What: Just added a personal reading log (only for books) to the blog:

https://blog.brunobuss.dev/reading/

Why: I have been using Goodreads for a long time and earlier this year I started to use StoryGraph too, exported my data from Goodreads there and have been adding new entries to both sites until last month.

Looking at my own data is fun. I do enjoy setting reading goals for each year and see slowly the bar filling up during the year; I do enjoy seeing how many books/pages I did read month-over-month and year-over-year; I do enjoy looking at publication year scatter plot to see which times I was more into reading new books or more classic ones.

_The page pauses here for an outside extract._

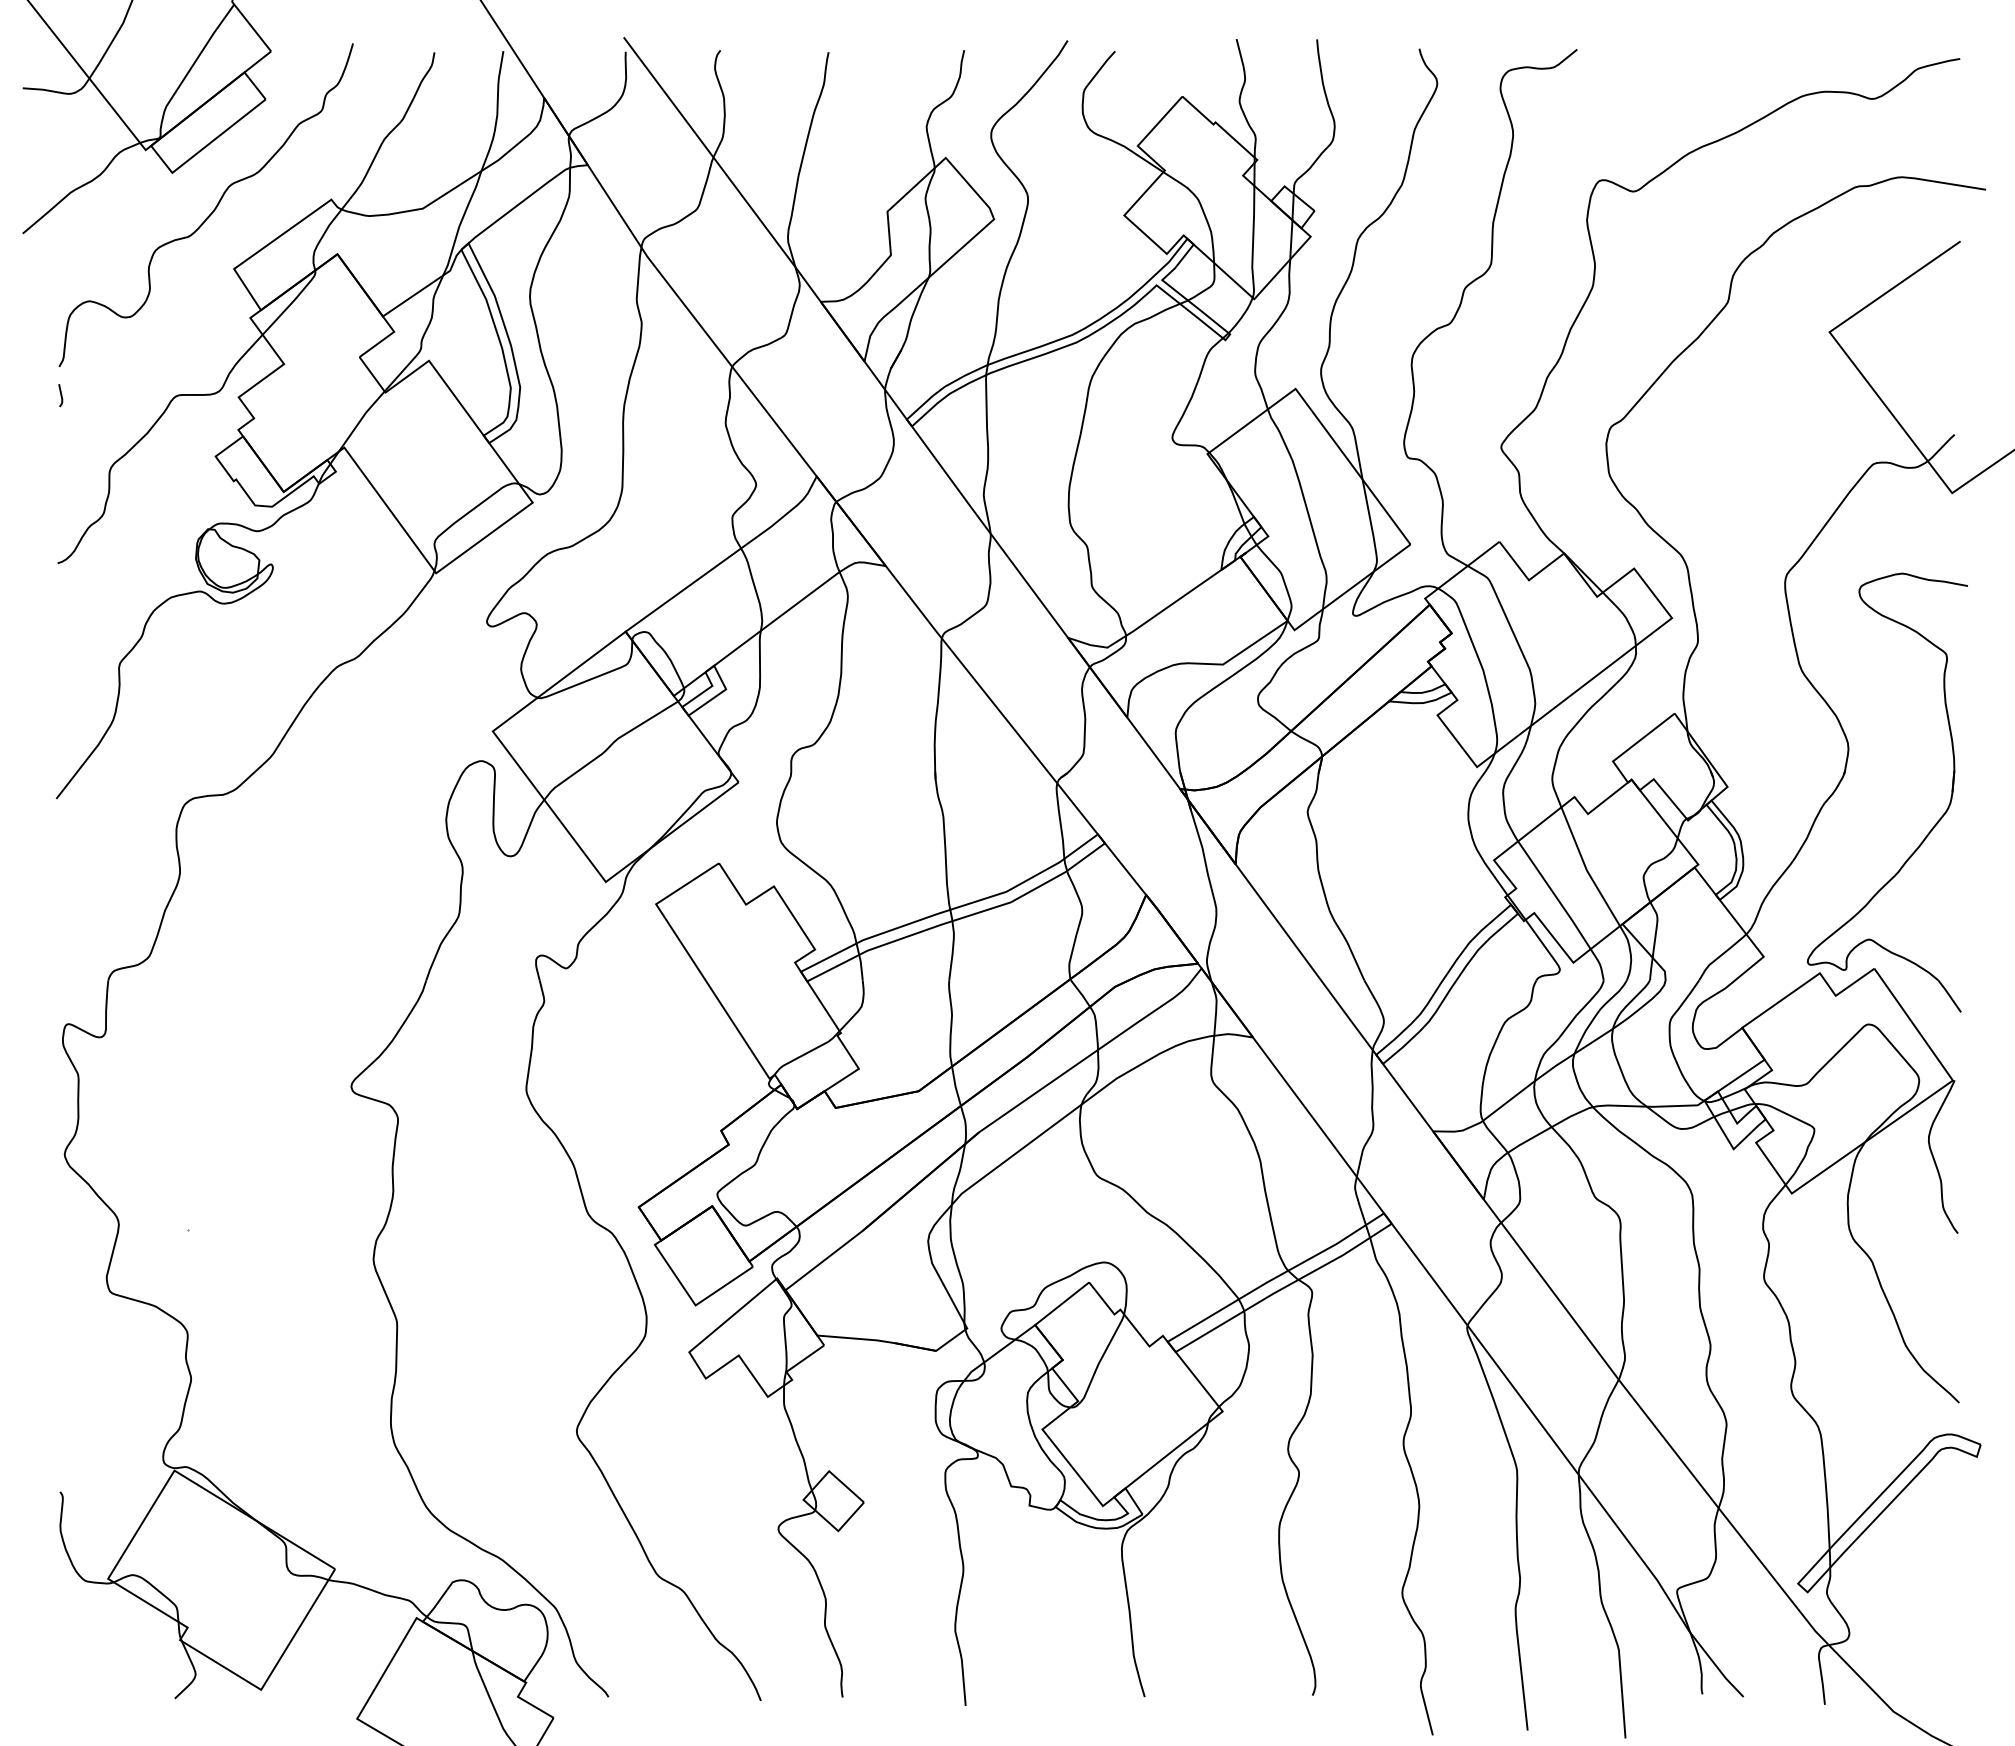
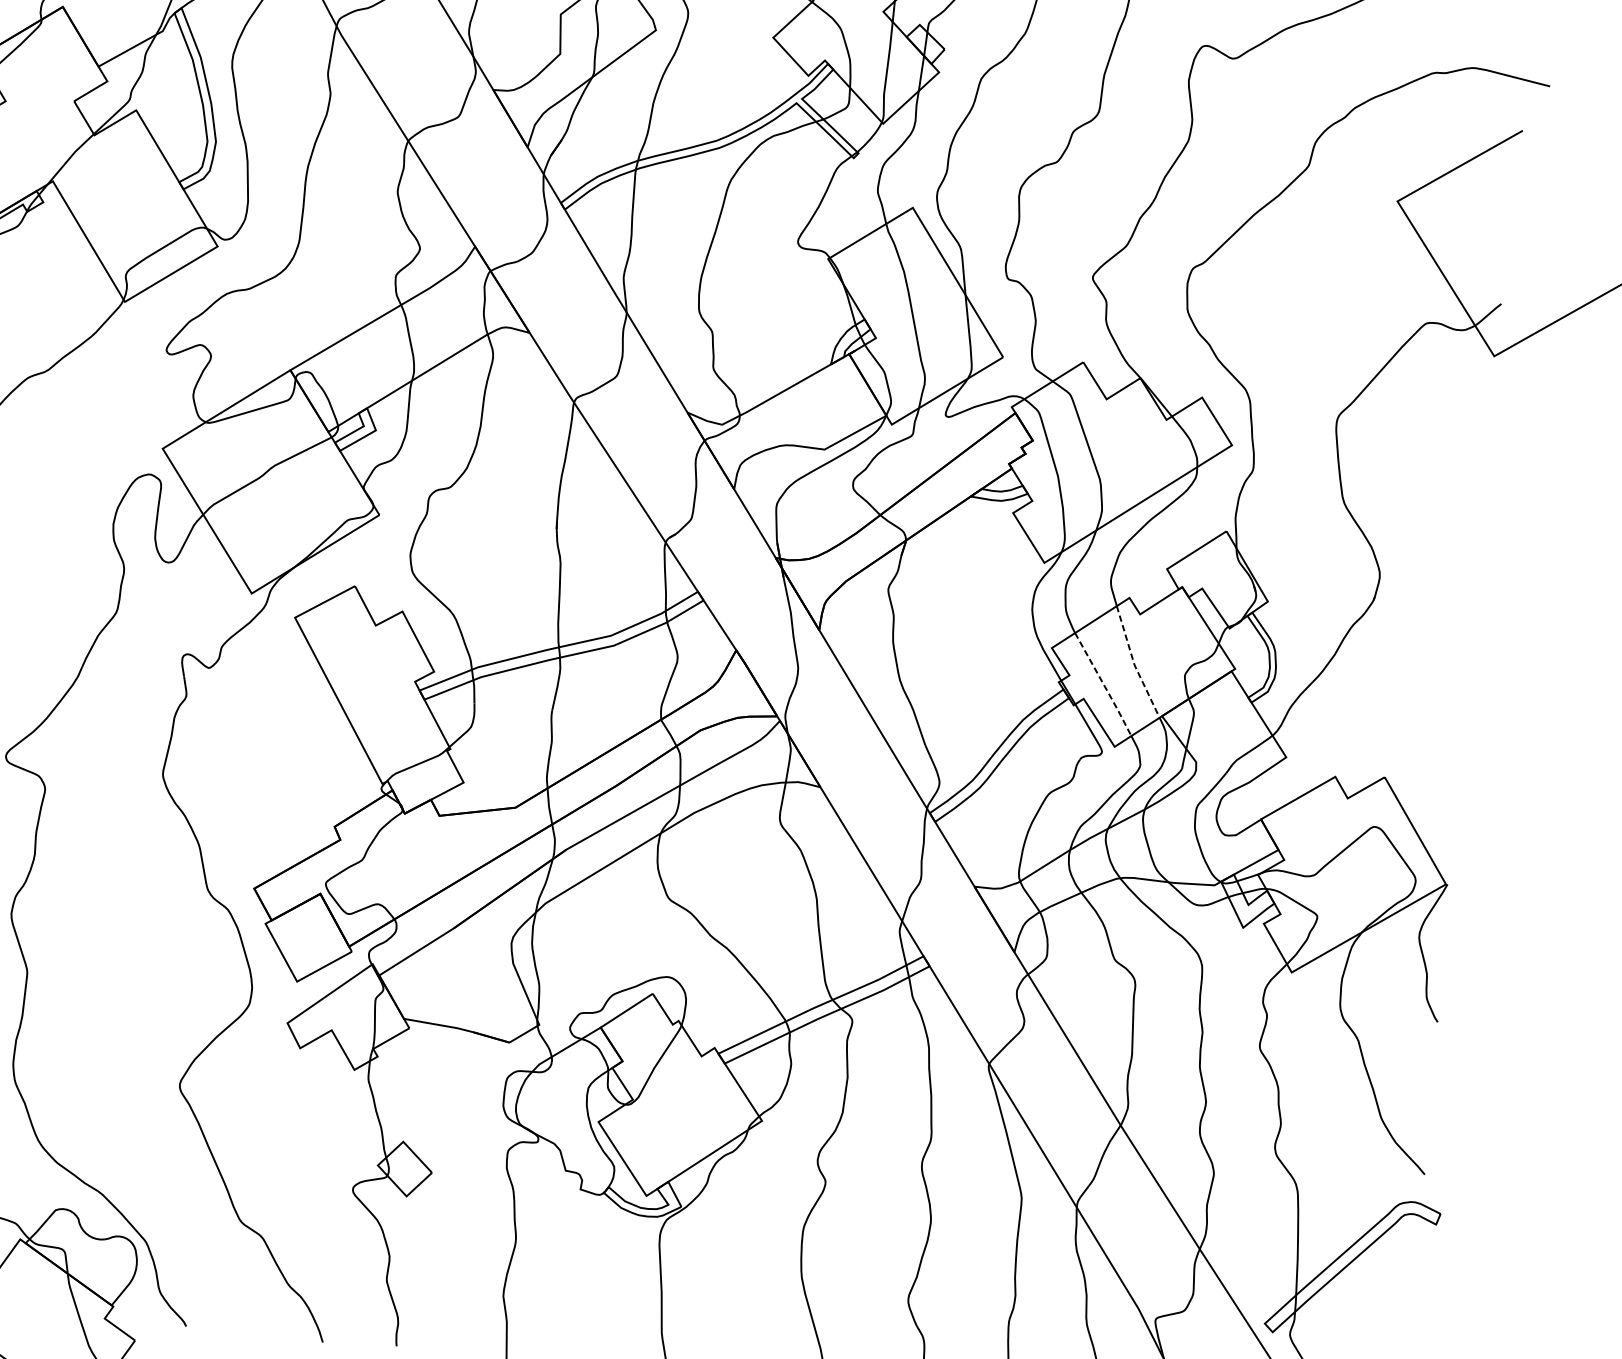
part: (1930, 829) -> (1446, 656), removed
line: (1586, 869) -> (1134, 664), solid -> dashed
line: (1555, 895) -> (1104, 684), solid -> dashed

I do enjoy all that, but unfortunately Amazon (Goodreads’ owner) also enjoy having all this data 🙃

This is something that had been in the back of my mind for awhile, but I think it started nagging me more and more when I finished reading “Technofeudalism: What Killed Capitalism” by Yanis Varoufakis:

https://www.penguin.co.uk/books/451795/technofeudalism-by-varoufakis-yanis/9781847927279

(Also, not that it feels Amazon has been doing a great job with Goodreads’ either. The whole thing feels in life-support mode, good enough to collect the data and that is it. Many times the site crawls to a halt or have simple stuff - like adding dates when you started/finished a book - being completely broken for days.)

At that point I started to move my data to StoryGraph, which is a cool project and I really appreciate the fact that they are a small business/team. They have their own cool set of data visualization with moods, pace, book size and genres!

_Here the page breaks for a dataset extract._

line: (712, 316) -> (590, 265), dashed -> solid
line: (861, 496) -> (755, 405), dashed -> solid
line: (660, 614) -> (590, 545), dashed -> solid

But there is one thing that StoryGraph does not have yet: my friends there (aka the social network); and I like to know (and show support to) what they’re currently reading, what they’re interested in currently (some may argue that you solve this with actually talking with your friends now and then 😤).

So yeah, I was not really keen on keep using Goodreads but finding it hard to make StoryGraph part of my habits. So I decided to just put stuff here in my blog for now on 🤷

PS: Another maybe helpful thing of moving away from Goodreads/StoryGraph for a bit is that those websites really didn’t helped me at all to control my ever-growing-already-infinite “to-read” list!